In January 2013, Gopal told then-home minister Hishammuddin that he could only afford to pay for rental and food, and having a blue IC would enable to raise his family’s living standards and benefit his child’s future.
Gopal’s lawyers said he had not attempted to obtain citizenship from any other country and that it is an “indisputable fact that he is not a citizen of any other country”, and argued that meant he should be considered a Malaysian, based on Section 1(e) and Section 2(3) of Part II of the Second Schedule of the Federal Constitution (anyone born in Malaysia who is not born a citizen of any country and had not acquired any citizenship within one year of his birth).
Why the High Court said no and what’s next
On June 23 this year, the High Court dismissed Gopal’s judicial review, which means his struggle to be recognised as a Malaysian continues.
In a written judgment dated November 22 and released on the judiciary’s website on December 6, High Court judge Datuk Amarjeet Singh Serjit Singh decided that Gopal had not met either the Section 1(a) or Section 1(e) requirements to be recognised as a Malaysian citizen.
In short, this was because Section 1(a) along with Section 19B of Part III of the Federal Constitution would require proof that Gopal was found abandoned as a newborn, with the judge noting that this assertion by Gopal was “implausible” due to contradictory information regarding the circumstances of whether he was abandoned since birth.
As for Section 1(e), the judge said Gopal failed to meet its requirements, citing past Court of Appeal decisions on citizenship cases where Malaysia-born individuals were ruled as not fulfilling citizenship requirements and it could not be shown if they were stateless as their biological parents’ identities are unknown.

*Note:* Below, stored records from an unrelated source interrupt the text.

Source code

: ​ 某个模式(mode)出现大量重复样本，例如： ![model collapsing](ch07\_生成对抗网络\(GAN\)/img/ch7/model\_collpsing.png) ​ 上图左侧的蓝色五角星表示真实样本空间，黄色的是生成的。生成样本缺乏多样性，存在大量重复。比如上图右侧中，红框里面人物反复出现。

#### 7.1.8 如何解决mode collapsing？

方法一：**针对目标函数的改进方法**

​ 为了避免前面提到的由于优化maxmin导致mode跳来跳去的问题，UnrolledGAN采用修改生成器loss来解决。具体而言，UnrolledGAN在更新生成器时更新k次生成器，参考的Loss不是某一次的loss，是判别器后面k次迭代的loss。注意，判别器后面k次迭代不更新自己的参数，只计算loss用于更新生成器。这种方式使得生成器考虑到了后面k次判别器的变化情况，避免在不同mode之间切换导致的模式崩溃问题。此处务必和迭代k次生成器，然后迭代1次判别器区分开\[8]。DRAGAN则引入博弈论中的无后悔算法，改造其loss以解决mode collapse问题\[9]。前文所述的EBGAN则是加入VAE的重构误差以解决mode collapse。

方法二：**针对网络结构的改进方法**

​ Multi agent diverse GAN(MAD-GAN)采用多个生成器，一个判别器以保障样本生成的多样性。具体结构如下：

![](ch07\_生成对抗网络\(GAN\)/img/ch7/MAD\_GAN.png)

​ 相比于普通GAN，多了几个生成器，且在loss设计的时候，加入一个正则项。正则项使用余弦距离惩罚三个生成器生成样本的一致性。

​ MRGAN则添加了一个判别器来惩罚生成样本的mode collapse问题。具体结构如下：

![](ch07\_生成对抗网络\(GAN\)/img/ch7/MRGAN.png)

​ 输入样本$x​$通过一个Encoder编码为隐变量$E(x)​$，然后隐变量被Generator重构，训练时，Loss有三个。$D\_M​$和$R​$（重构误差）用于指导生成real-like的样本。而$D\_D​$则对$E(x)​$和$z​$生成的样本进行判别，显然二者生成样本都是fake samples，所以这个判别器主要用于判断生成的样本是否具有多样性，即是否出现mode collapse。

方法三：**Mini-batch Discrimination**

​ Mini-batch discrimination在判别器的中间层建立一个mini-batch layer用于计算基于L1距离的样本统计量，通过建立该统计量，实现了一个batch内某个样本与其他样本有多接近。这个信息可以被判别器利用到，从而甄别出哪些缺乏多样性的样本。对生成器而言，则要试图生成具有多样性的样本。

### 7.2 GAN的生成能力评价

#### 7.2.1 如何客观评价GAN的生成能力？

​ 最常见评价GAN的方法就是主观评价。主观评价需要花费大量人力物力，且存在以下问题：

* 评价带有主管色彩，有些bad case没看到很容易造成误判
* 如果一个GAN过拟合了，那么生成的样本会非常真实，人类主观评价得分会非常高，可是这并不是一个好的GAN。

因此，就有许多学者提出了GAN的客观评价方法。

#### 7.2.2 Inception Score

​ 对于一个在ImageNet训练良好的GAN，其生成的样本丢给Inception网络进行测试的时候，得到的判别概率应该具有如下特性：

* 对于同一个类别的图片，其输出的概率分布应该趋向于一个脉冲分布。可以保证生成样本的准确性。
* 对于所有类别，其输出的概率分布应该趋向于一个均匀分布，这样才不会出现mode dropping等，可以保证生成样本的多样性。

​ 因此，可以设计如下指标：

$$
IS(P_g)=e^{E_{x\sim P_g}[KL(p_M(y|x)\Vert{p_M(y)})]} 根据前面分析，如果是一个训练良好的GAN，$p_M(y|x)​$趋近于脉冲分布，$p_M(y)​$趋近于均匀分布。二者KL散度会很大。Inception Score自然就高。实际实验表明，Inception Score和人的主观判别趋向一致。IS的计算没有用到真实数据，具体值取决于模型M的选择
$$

Based on those Court of Appeal decisions, the judge said the evidence showed that Gopal has no knowledge of his biological parents and no evidence of lineage of his parents was produced, saying that this was why Gopal failed to meet the Section 1(e) requirement: “Thus, the applicant had failed to prove that at the time of his birth, based on his lineage, he does not acquire citizenship of any country.”
(Based on the Malaysian government’s position in multiple court cases, it had often argued against Malaysian citizenship for stateless persons born in Malaysia, based on the argument that those with foreign mothers — especially those born out of wedlock or where the biological parents’ details are unclear — should take on their non-Malaysian mothers’ citizenship and would therefore not fulfil the Section 1(e) requirement.)
In Gopal’s case, the Attorney General’s Chambers had argued that he had to prove that he did not acquire citizenship of any country at the time of his birth, based on his lineage. The AGC argued there was a need to show his biological parents’ citizenship status and marital status, and that it would be insufficient for him to say that he was born in and had lived only in Malaysia to establish that he was not born a citizen of any country.)
Gopal’s lawyer Surendra Ananth confirmed that his client had on June 27, 2023 filed an appeal to the Court of Appeal, with the case scheduled for case management on March 14, 2024.
Gopal’s current MyKAS was issued on February 8, 2021 and he has slightly more than two years before it expires on February 7, 2026 and he has to apply to renew it for another five years (unless Malaysia recognises him as a citizen before then).